Task goal »
Retype the entries from the line with "Concierge service included" up to and including the line with "Pick dates for price calculation", reproducing each line exactly as it appears.

------ Material provided

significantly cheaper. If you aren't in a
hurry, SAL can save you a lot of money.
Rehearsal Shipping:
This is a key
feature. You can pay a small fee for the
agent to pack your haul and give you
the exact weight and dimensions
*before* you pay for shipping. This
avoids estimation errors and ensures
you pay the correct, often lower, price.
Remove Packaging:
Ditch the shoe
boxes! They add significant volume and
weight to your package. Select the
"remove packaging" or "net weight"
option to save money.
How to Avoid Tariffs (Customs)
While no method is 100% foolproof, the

------------
------ Material provided

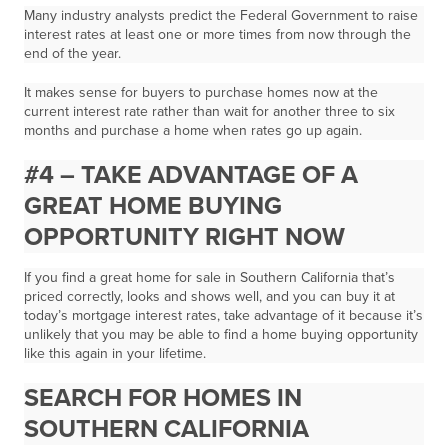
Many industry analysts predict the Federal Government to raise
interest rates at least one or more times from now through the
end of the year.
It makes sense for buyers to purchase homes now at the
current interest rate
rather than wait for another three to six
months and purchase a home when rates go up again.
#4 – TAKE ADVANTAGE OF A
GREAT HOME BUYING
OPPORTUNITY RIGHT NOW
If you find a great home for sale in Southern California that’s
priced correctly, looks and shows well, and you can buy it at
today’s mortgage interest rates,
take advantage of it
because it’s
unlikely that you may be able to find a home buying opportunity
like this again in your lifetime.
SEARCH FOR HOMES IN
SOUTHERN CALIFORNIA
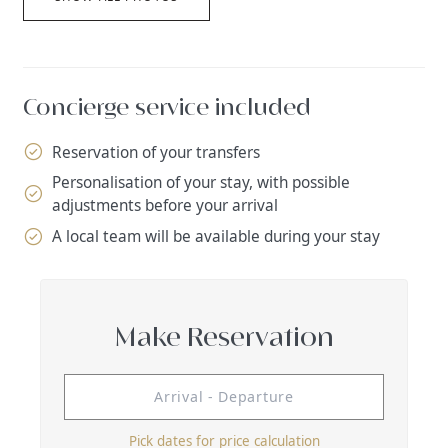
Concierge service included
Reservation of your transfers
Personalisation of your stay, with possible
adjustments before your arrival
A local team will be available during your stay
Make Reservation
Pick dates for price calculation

------------

Written response »
Concierge service included
Reservation of your transfers
Personalisation of your stay, with possible
adjustments before your arrival
A local team will be available during your stay
Make Reservation
Pick dates for price calculation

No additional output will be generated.